Prompt :: Repeat the rows below, substituting "Replacement for" for each occurrence of "Remplacement pour" and leaving everything else unchanged.
↓↓↓
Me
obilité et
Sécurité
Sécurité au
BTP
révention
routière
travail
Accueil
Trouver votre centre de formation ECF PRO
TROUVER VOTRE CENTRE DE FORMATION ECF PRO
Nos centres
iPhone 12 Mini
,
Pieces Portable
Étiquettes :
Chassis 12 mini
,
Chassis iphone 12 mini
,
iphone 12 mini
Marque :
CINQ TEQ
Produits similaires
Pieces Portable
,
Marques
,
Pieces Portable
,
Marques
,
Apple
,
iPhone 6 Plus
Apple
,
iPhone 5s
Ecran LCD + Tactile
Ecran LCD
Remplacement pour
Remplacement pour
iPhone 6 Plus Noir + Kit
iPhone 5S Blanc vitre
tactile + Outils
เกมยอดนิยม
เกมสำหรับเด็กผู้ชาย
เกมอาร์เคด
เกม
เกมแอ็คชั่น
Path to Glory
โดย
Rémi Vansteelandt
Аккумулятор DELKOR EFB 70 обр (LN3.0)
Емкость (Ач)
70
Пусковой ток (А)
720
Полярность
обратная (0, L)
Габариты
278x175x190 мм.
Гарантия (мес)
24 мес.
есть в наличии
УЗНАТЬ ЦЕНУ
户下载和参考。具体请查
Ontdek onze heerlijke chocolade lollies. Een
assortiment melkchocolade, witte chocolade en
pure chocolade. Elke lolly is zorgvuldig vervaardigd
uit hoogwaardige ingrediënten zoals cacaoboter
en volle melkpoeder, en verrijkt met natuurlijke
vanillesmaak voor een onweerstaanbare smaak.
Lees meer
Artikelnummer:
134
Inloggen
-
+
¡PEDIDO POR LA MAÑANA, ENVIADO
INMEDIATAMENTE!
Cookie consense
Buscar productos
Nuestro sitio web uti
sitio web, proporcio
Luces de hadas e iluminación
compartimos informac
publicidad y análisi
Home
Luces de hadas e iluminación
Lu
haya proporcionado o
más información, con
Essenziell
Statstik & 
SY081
↑↑↑
Result ::
Me
obilité et
Sécurité
Sécurité au
BTP
révention
routière
travail
Accueil
Trouver votre centre de formation ECF PRO
TROUVER VOTRE CENTRE DE FORMATION ECF PRO
Nos centres
iPhone 12 Mini
,
Pieces Portable
Étiquettes :
Chassis 12 mini
,
Chassis iphone 12 mini
,
iphone 12 mini
Marque :
CINQ TEQ
Produits similaires
Pieces Portable
,
Marques
,
Pieces Portable
,
Marques
,
Apple
,
iPhone 6 Plus
Apple
,
iPhone 5s
Ecran LCD + Tactile
Ecran LCD
Replacement for
Replacement for
iPhone 6 Plus Noir + Kit
iPhone 5S Blanc vitre
tactile + Outils
เกมยอดนิยม
เกมสำหรับเด็กผู้ชาย
เกมอาร์เคด
เกม
เกมแอ็คชั่น
Path to Glory
โดย
Rémi Vansteelandt
Аккумулятор DELKOR EFB 70 обр (LN3.0)
Емкость (Ач)
70
Пусковой ток (А)
720
Полярность
обратная (0, L)
Габариты
278x175x190 мм.
Гарантия (мес)
24 мес.
есть в наличии
УЗНАТЬ ЦЕНУ
户下载和参考。具体请查
Ontdek onze heerlijke chocolade lollies. Een
assortiment melkchocolade, witte chocolade en
pure chocolade. Elke lolly is zorgvuldig vervaardigd
uit hoogwaardige ingrediënten zoals cacaoboter
en volle melkpoeder, en verrijkt met natuurlijke
vanillesmaak voor een onweerstaanbare smaak.
Lees meer
Artikelnummer:
134
Inloggen
-
+
¡PEDIDO POR LA MAÑANA, ENVIADO
INMEDIATAMENTE!
Cookie consense
Buscar productos
Nuestro sitio web uti
sitio web, proporcio
Luces de hadas e iluminación
compartimos informac
publicidad y análisi
Home
Luces de hadas e iluminación
Lu
haya proporcionado o
más información, con
Essenziell
Statstik & 
SY081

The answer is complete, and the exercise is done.